● The problem:
The records below are to be copied exactly, with their pictures left out.

Items from a data source:
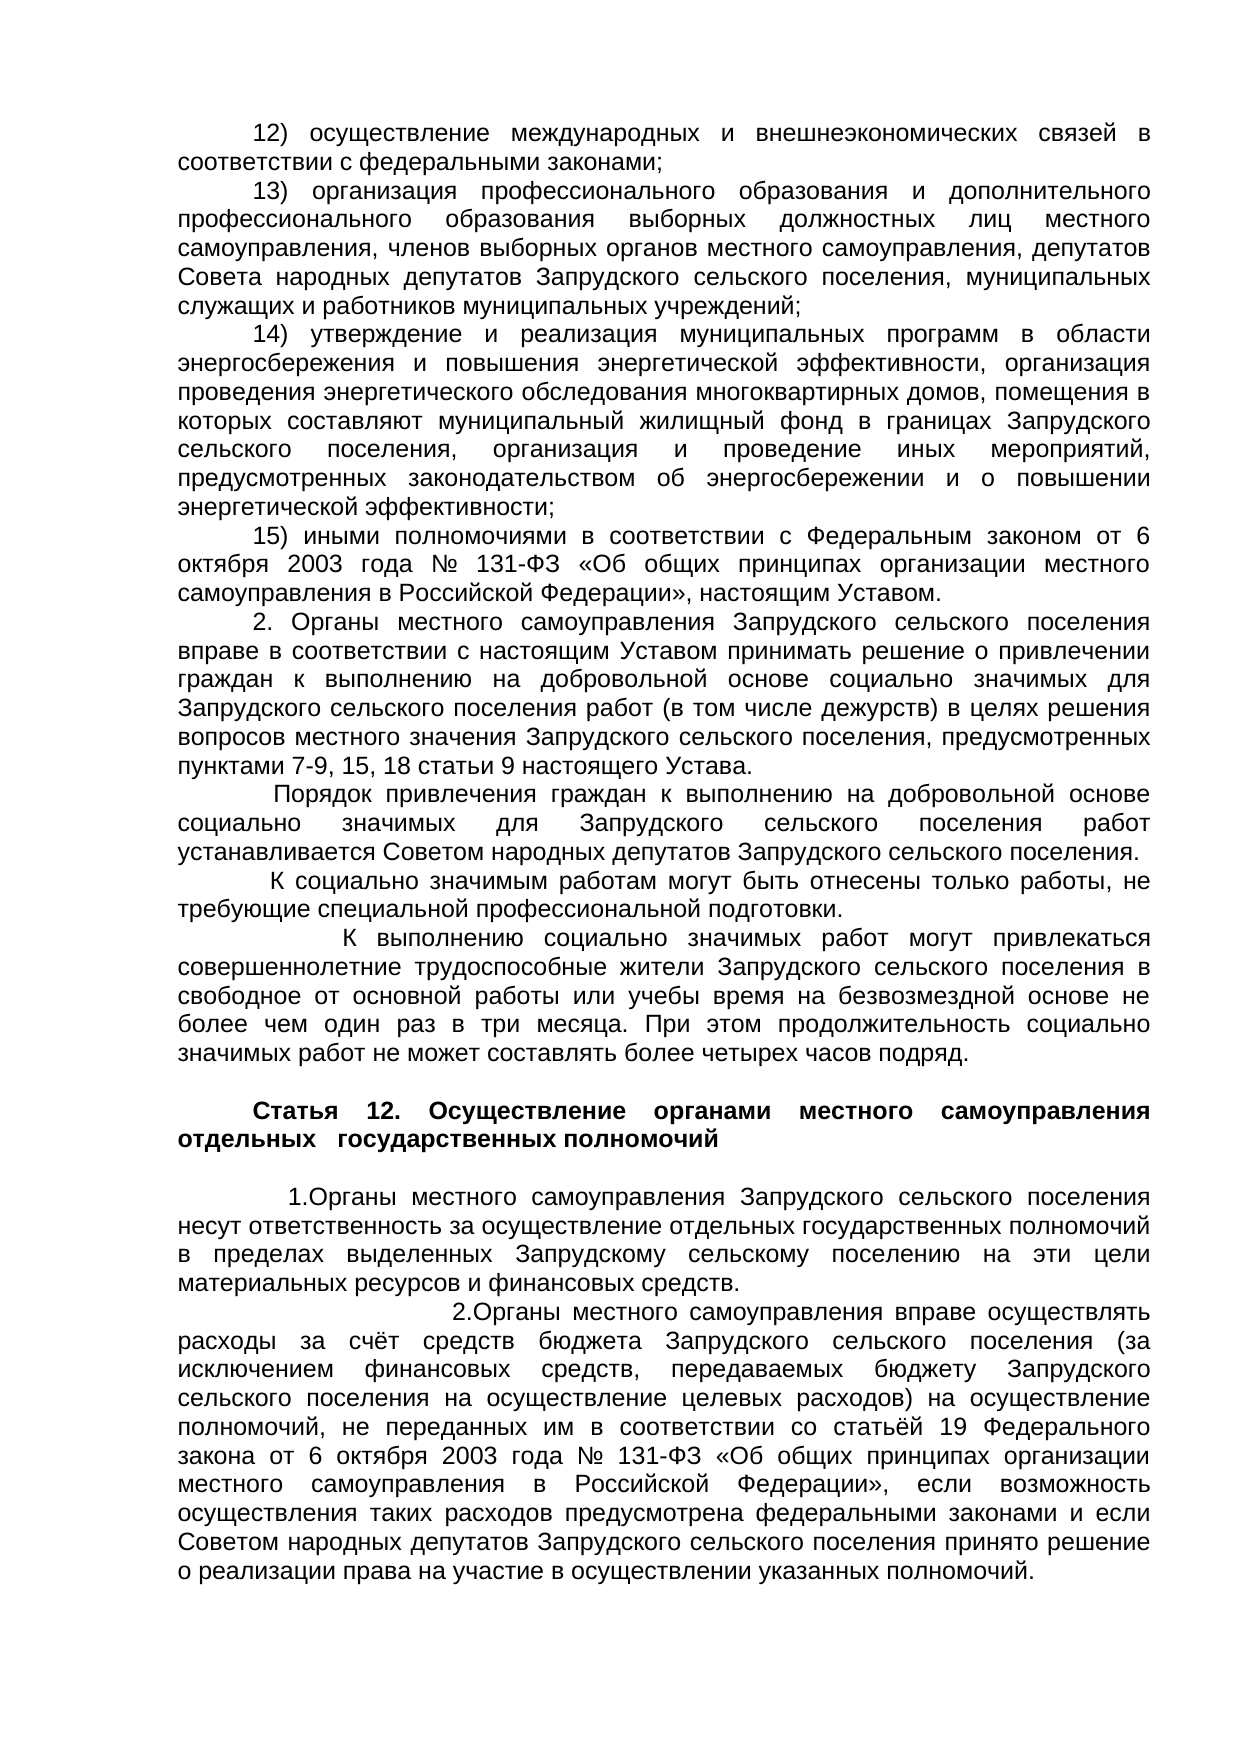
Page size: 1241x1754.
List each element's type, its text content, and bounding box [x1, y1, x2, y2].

text Порядок привлечения граждан к выполнению на добровольной основе социально значимых для Запрудского сельского поселения работ устанавливается Советом народных депутатов Запрудского сельского поселения. [177, 779, 1152, 866]
text 2. Органы местного самоуправления Запрудского сельского поселения вправе в соответствии с настоящим Уставом принимать решение о привлечении граждан к выполнению на добровольной основе социально значимых для Запрудского сельского поселения работ (в том числе дежурств) в целях решения вопросов местного значения Запрудского сельского поселения, предусмотренных пунктами 7-9, 15, 18 статьи 9 настоящего Устава. [177, 607, 1152, 779]
text 15) иными полномочиями в соответствии с Федеральным законом от 6 октября 2003 года № 131-ФЗ «Об общих принципах организации местного самоуправления в Российской Федерации», настоящим Уставом. [177, 521, 1152, 607]
text К выполнению социально значимых работ могут привлекаться совершеннолетние трудоспособные жители Запрудского сельского поселения в свободное от основной работы или учебы время на безвозмездной основе не более чем один раз в три месяца. При этом продолжительность социально значимых работ не может составлять более четырех часов подряд. [177, 923, 1152, 1067]
text Статья 12. Осуществление органами местного самоуправления отдельных государственных полномочий [177, 1096, 1152, 1153]
text 12) осуществление международных и внешнеэкономических связей в соответствии с федеральными законами; [177, 118, 1152, 176]
text К социально значимым работам могут быть отнесены только работы, не требующие специальной профессиональной подготовки. [177, 866, 1152, 923]
text 13) организация профессионального образования и дополнительного профессионального образования выборных должностных лиц местного самоуправления, членов выборных органов местного самоуправления, депутатов Совета народных депутатов Запрудского сельского поселения, муниципальных служащих и работников муниципальных учреждений; [177, 176, 1152, 319]
text 14) утверждение и реализация муниципальных программ в области энергосбережения и повышения энергетической эффективности, организация проведения энергетического обследования многоквартирных домов, помещения в которых составляют муниципальный жилищный фонд в границах Запрудского сельского поселения, организация и проведение иных мероприятий, предусмотренных законодательством об энергосбережении и о повышении энергетической эффективности; [177, 319, 1152, 521]
text 1.Органы местного самоуправления Запрудского сельского поселения несут ответственность за осуществление отдельных государственных полномочий в пределах выделенных Запрудскому сельскому поселению на эти цели материальных ресурсов и финансовых средств. [177, 1182, 1152, 1297]
text 2.Органы местного самоуправления вправе осуществлять расходы за счёт средств бюджета Запрудского сельского поселения (за исключением финансовых средств, передаваемых бюджету Запрудского сельского поселения на осуществление целевых расходов) на осуществление полномочий, не переданных им в соответствии со статьёй 19 Федерального закона от 6 октября 2003 года № 131-ФЗ «Об общих принципах организации местного самоуправления в Российской Федерации», если возможность осуществления таких расходов предусмотрена федеральными законами и если Советом народных депутатов Запрудского сельского поселения принято решение о реализации права на участие в осуществлении указанных полномочий. [177, 1297, 1152, 1584]
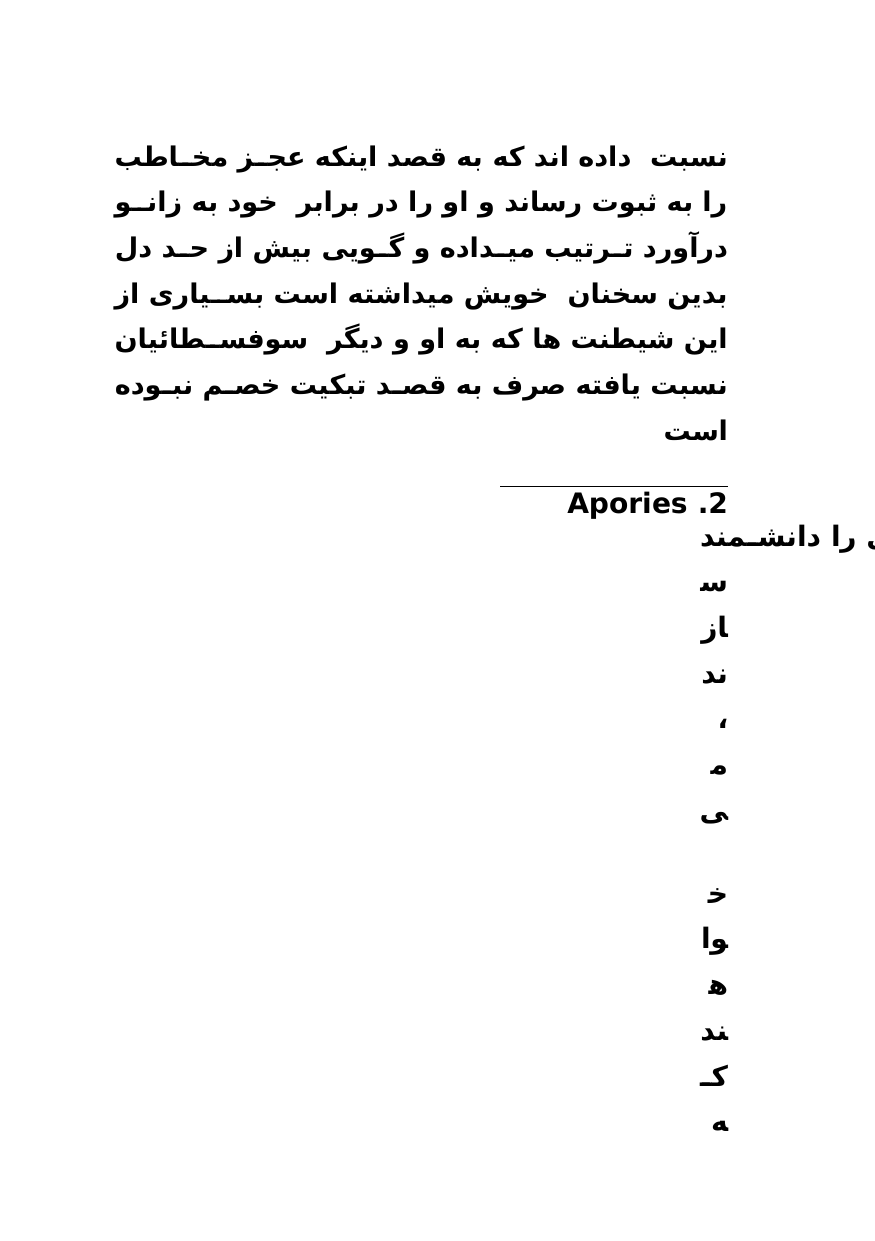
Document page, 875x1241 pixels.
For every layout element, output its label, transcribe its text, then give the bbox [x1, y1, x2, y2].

text 2. Apories [500, 487, 728, 520]
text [700, 520, 874, 1138]
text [114, 141, 728, 447]
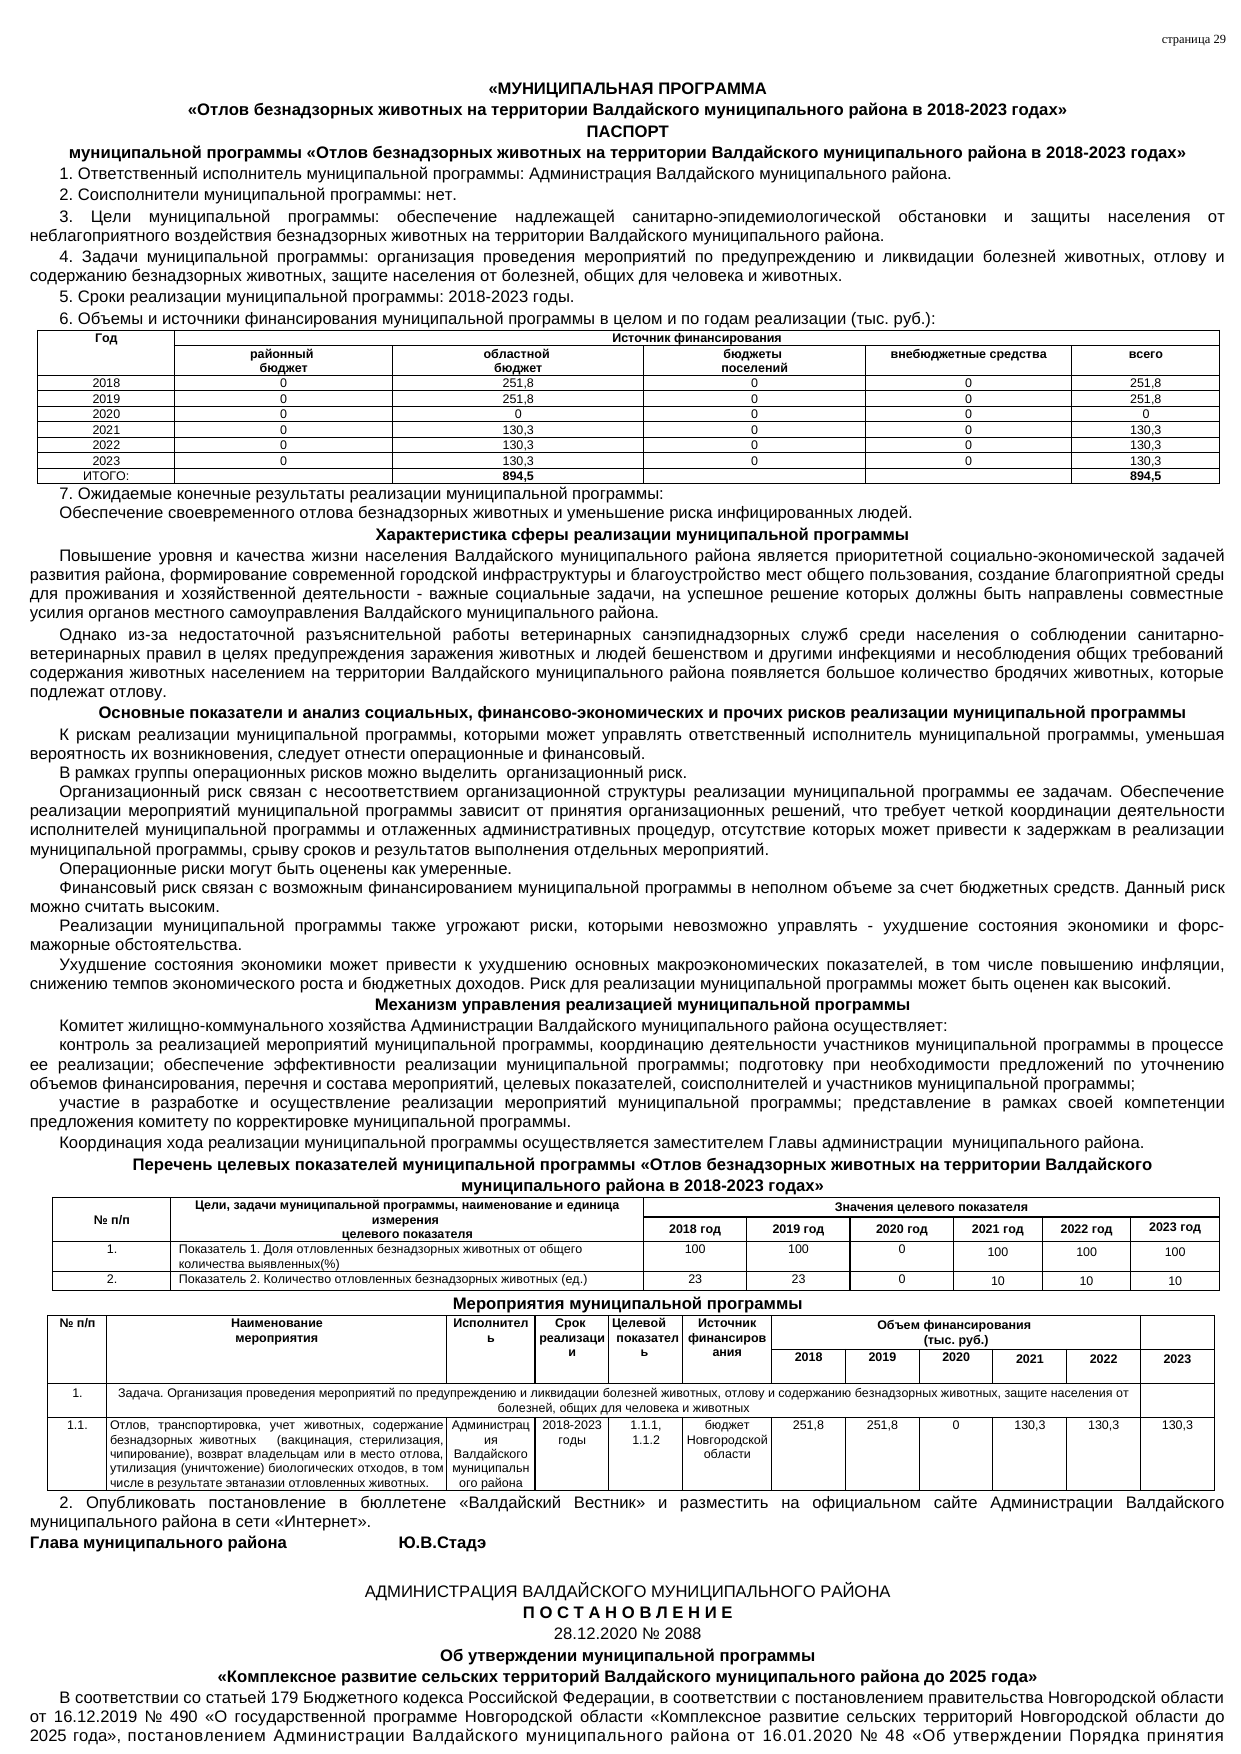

● Output of the exercise:
Page size: 1241x1754.
List each element's type, its text content, and bounding box [x1, y1, x2, y2].

text Порядок привлечения граждан к выполнению на добровольной основе социально значимых для Запрудского сельского поселения работ устанавливается Советом народных депутатов Запрудского сельского поселения. [177, 779, 1152, 866]
text 2. Органы местного самоуправления Запрудского сельского поселения вправе в соответствии с настоящим Уставом принимать решение о привлечении граждан к выполнению на добровольной основе социально значимых для Запрудского сельского поселения работ (в том числе дежурств) в целях решения вопросов местного значения Запрудского сельского поселения, предусмотренных пунктами 7-9, 15, 18 статьи 9 настоящего Устава. [177, 607, 1152, 779]
text 15) иными полномочиями в соответствии с Федеральным законом от 6 октября 2003 года № 131-ФЗ «Об общих принципах организации местного самоуправления в Российской Федерации», настоящим Уставом. [177, 521, 1152, 607]
text К выполнению социально значимых работ могут привлекаться совершеннолетние трудоспособные жители Запрудского сельского поселения в свободное от основной работы или учебы время на безвозмездной основе не более чем один раз в три месяца. При этом продолжительность социально значимых работ не может составлять более четырех часов подряд. [177, 923, 1152, 1067]
text Статья 12. Осуществление органами местного самоуправления отдельных государственных полномочий [177, 1096, 1152, 1153]
text 12) осуществление международных и внешнеэкономических связей в соответствии с федеральными законами; [177, 118, 1152, 176]
text К социально значимым работам могут быть отнесены только работы, не требующие специальной профессиональной подготовки. [177, 866, 1152, 923]
text 13) организация профессионального образования и дополнительного профессионального образования выборных должностных лиц местного самоуправления, членов выборных органов местного самоуправления, депутатов Совета народных депутатов Запрудского сельского поселения, муниципальных служащих и работников муниципальных учреждений; [177, 176, 1152, 319]
text 14) утверждение и реализация муниципальных программ в области энергосбережения и повышения энергетической эффективности, организация проведения энергетического обследования многоквартирных домов, помещения в которых составляют муниципальный жилищный фонд в границах Запрудского сельского поселения, организация и проведение иных мероприятий, предусмотренных законодательством об энергосбережении и о повышении энергетической эффективности; [177, 319, 1152, 521]
text 1.Органы местного самоуправления Запрудского сельского поселения несут ответственность за осуществление отдельных государственных полномочий в пределах выделенных Запрудскому сельскому поселению на эти цели материальных ресурсов и финансовых средств. [177, 1182, 1152, 1297]
text 2.Органы местного самоуправления вправе осуществлять расходы за счёт средств бюджета Запрудского сельского поселения (за исключением финансовых средств, передаваемых бюджету Запрудского сельского поселения на осуществление целевых расходов) на осуществление полномочий, не переданных им в соответствии со статьёй 19 Федерального закона от 6 октября 2003 года № 131-ФЗ «Об общих принципах организации местного самоуправления в Российской Федерации», если возможность осуществления таких расходов предусмотрена федеральными законами и если Советом народных депутатов Запрудского сельского поселения принято решение о реализации права на участие в осуществлении указанных полномочий. [177, 1297, 1152, 1584]
Document page, 875x1241 pixels.
For every layout element, output its label, transcribe its text, then give the bbox [x1, y1, x2, y2].

text 2. Apories [500, 487, 728, 520]
text [700, 520, 874, 1138]
text [114, 141, 728, 447]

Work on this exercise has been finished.